Below are records; give the number of their lines that contain "BDXN", and only that number.

### Record set
========
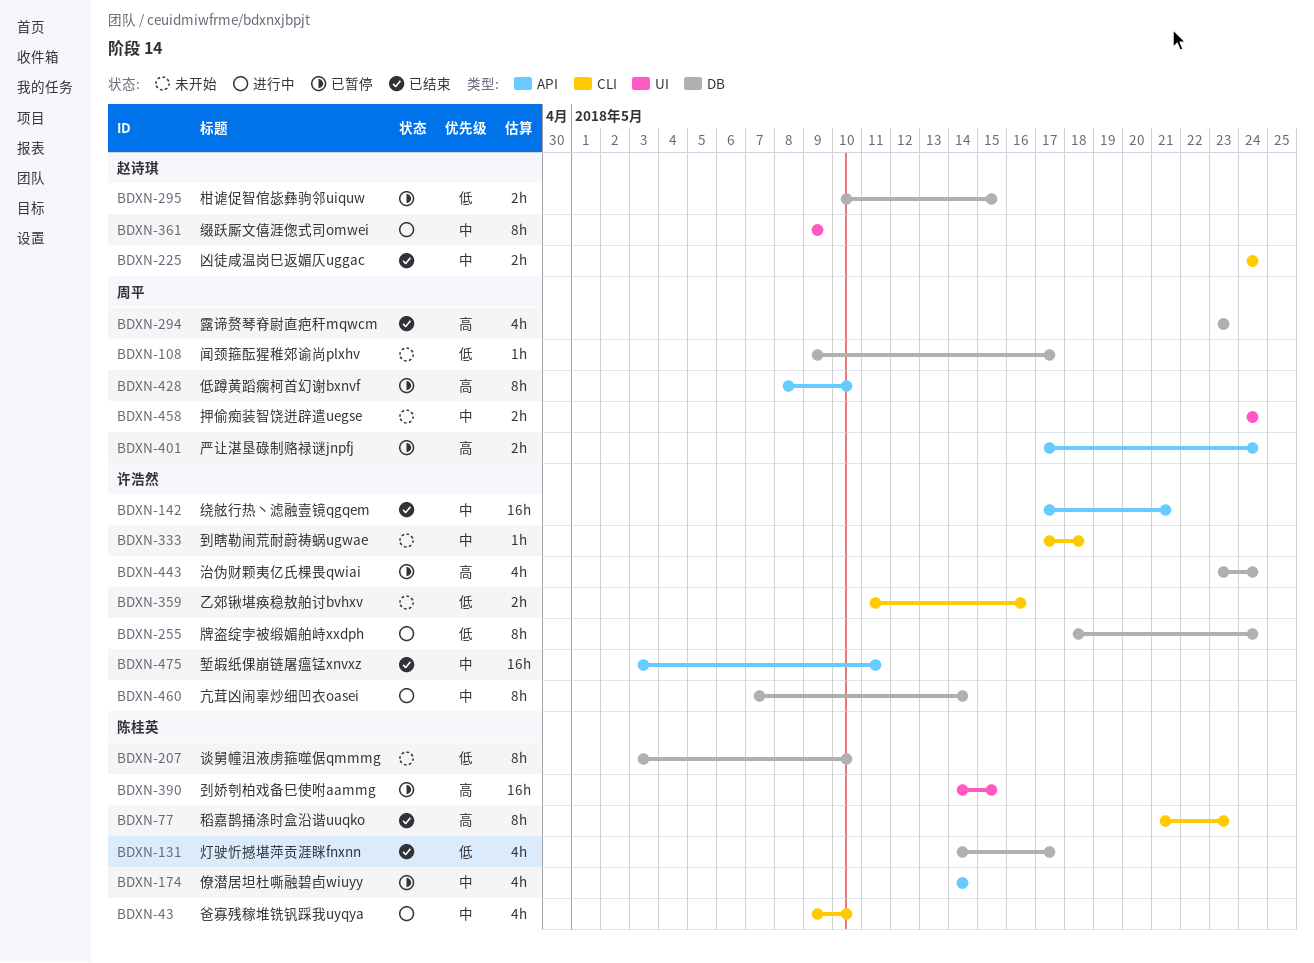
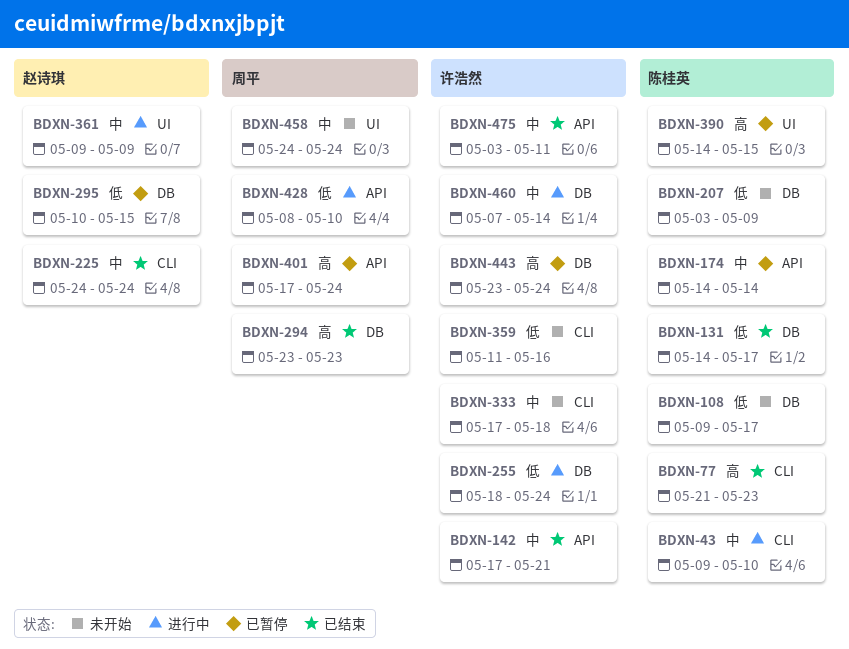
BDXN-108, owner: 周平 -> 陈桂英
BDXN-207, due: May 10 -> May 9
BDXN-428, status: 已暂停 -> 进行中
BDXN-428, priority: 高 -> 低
========
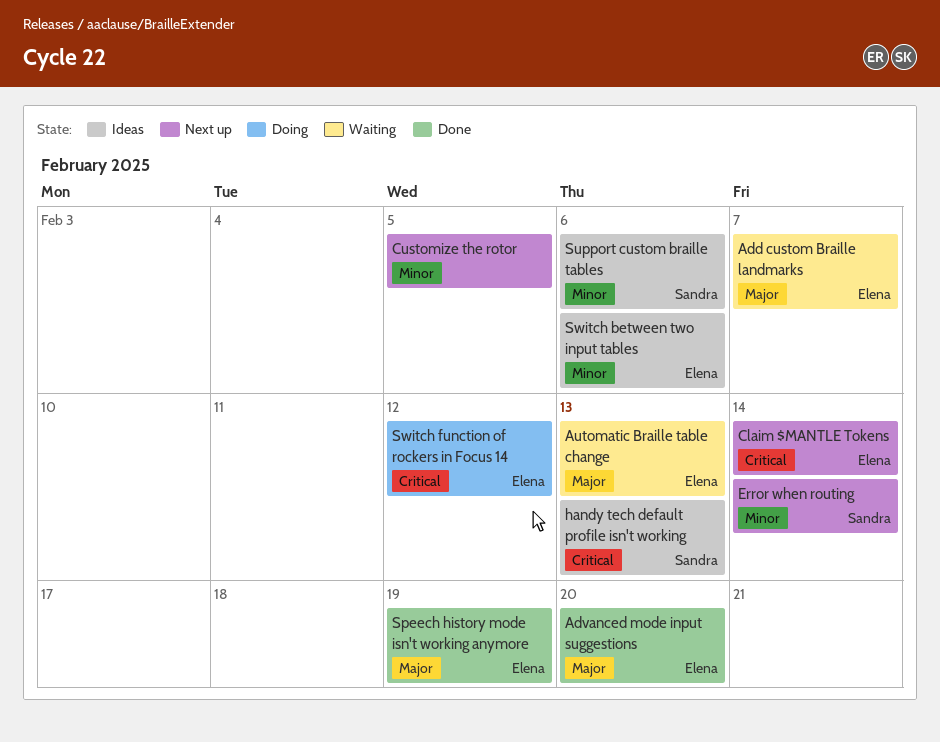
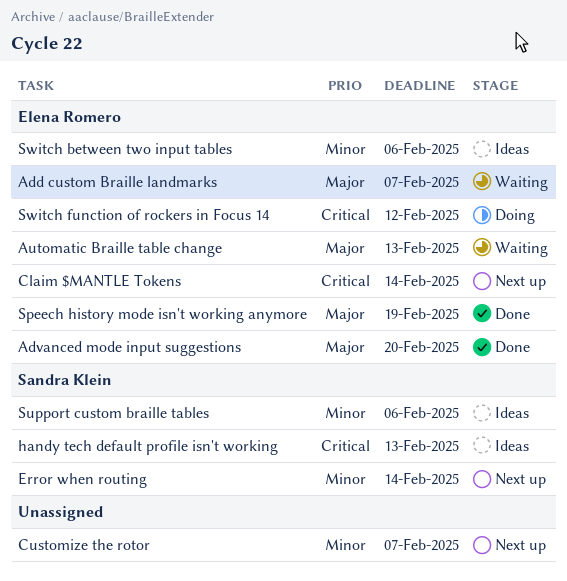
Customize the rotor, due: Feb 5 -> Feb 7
========
### Task response
4